Dari Ibnu Abbas, suatu ketika Nabi shallallahu ‘alaihi wa sallam mengalami kelaparan. Berita mengenai hal ini sampai ke telinga Ali Ra. Ali Ra. pun lantas mencari pekerjaan sehingga bisa mendapatkan upah yang bisa dipergunakan untuk menolong Rasulullah shallallahu ‘alaihi wa sallam. Ali mendatangi kebun milik seorang Yahudi. Orang Yahudi pemilik kebun itu meminta Ali untuk menimbakan air untuknya sebanyak 17 ember, setiap ember upahnya adalah satu butir kurma. Orang Yahudi tersebut meminta Ali untuk memilih 17 butir kurma Ajwah. Kurma-kurma tersebut Ali bawakan untuk Nabi shallallahu ‘alaihi wa sallam. (HR. Ibnu Majah no. 2446).
Dalam
hadits tersebut diceritakan bahwasanya Rasulullah Saw. tidak mengingkari apa
yang dilakukan oleh Ali Ra, bahkan Beliaupun kemudian memakan kurma yang dibawa
oleh Ali tersebut. Kalau apa yang dilakukan Ali Ra tidak boleh, tentu Nabi Saw
akan mengingkari atau menolaknya.

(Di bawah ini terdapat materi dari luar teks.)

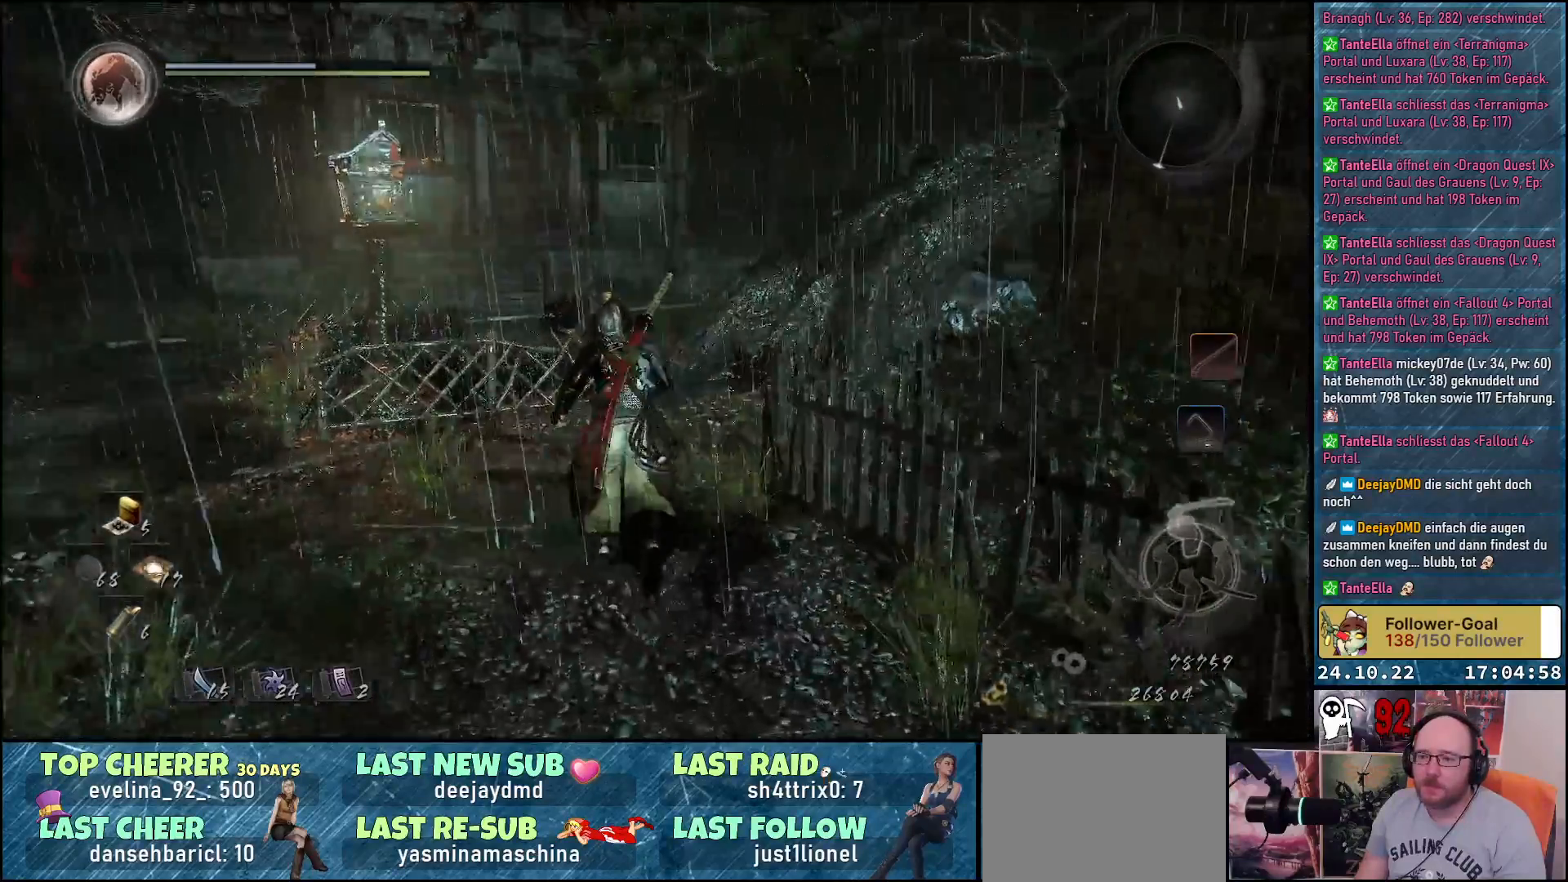
{"buttons": [], "left_stick": "up", "right_stick": "down-right", "events": [[167, "right_stick", "down-right"]]}
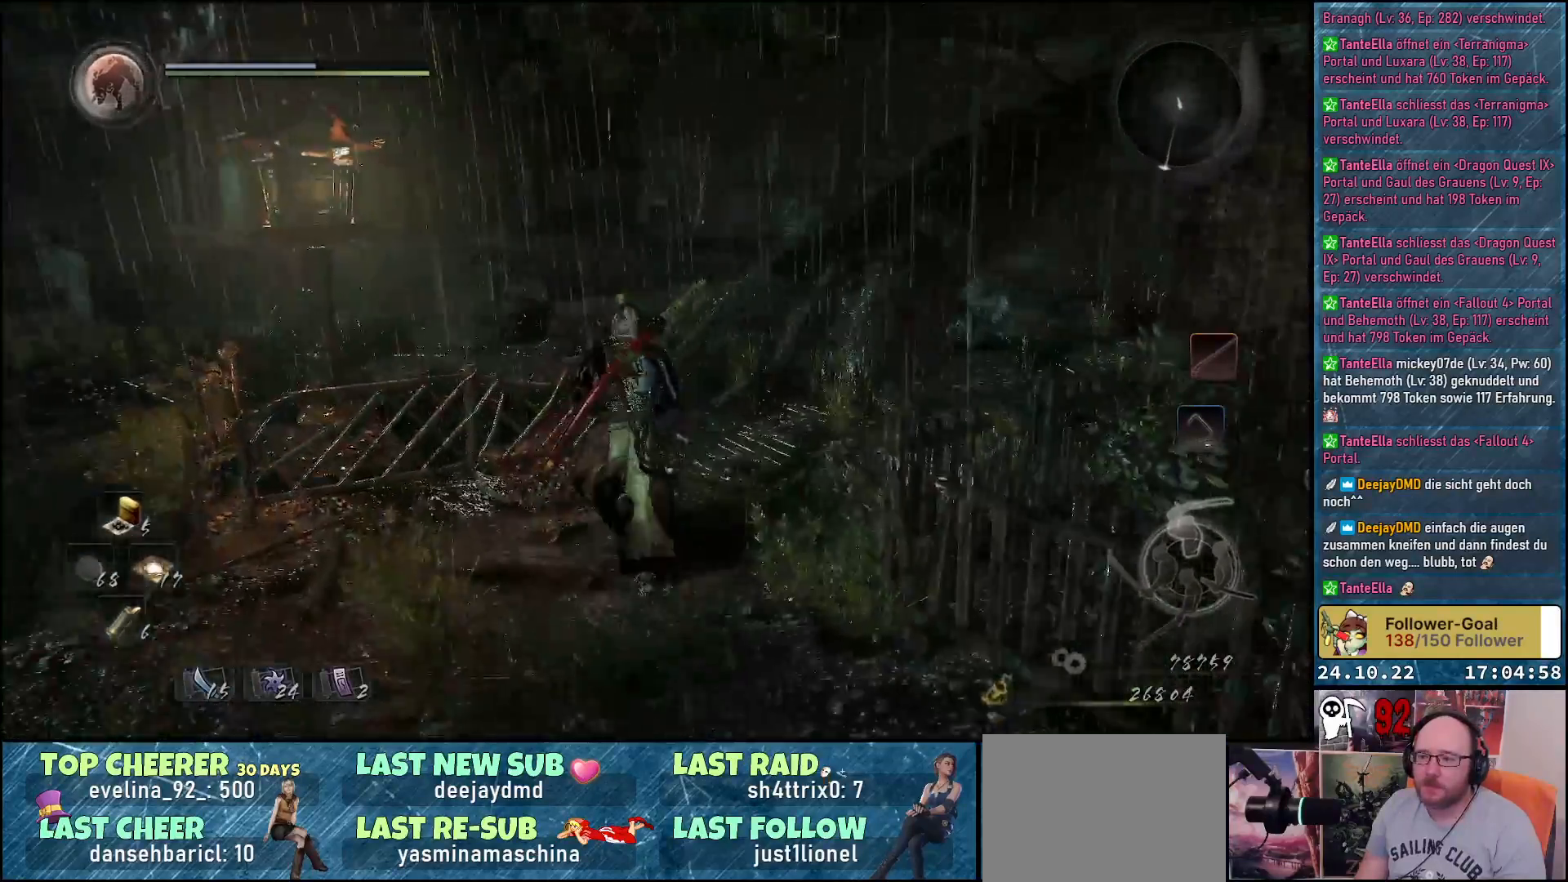
{"buttons": [], "left_stick": "up", "right_stick": "down-right", "events": []}
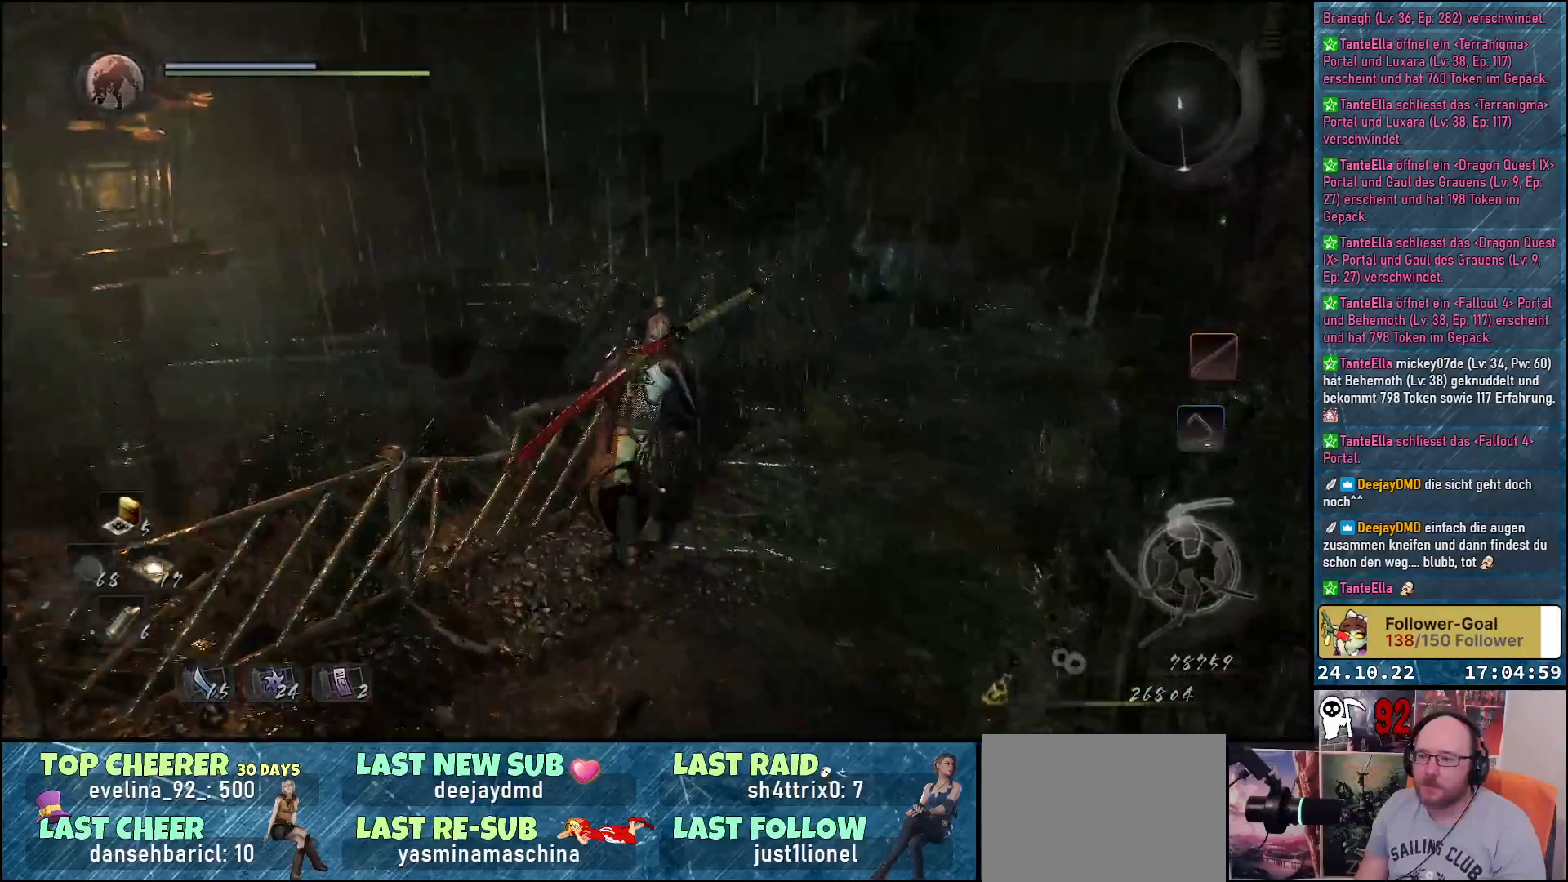
{"buttons": [], "left_stick": "up", "right_stick": "right", "events": [[250, "right_stick", "right"]]}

Dari sini diambil hukum kebolehan
bermu’amalah dengan non muslim. (Lihat Al
Majmu’ Syarh Muhadzab 5/7 dan Al Mughni, 7/495)
Meskipun
hukum asalnya bekerja pada non muslim itu dibolehkan, Akan tetapi dalam
prakteknya tentu terdapat batasan-batasan yang mengaturnya.
Secara
detail, Hukum seorang muslim yang bekerja pada orang non muslim baik
perseorangan maupun perusahaan dibedakan sesuai dengan bentuk pekerjaan yang
dilakukan: [i])
(Lihat al Hawi al Kabir, 14/340)
Pertama:
Seorang muslim BOLEH bekerja kepada non muslim jika dalam pekerjaannya tidak terdapat
salah satu dari hal berikut:
-
Ada unsur khidmah (melayani)
terhadap kebutuhan non muslim.[ii]
) (lihat Hasyiah al Jamal, 3/456)
-
Terkesan dapat merendahkan
martabat orang Islam. [iii])
(lihat Fatawa Al Kubra, 3/147)
-
Penguasaan terhadap orang muslim.[iv]
) (Lihat al Hawi al Kabir, 14/340)
-
Mendukung kekufuran[v] (Lihat
Nihayat al Muhtaj, 5/274) atau kemaksiatan.[vi]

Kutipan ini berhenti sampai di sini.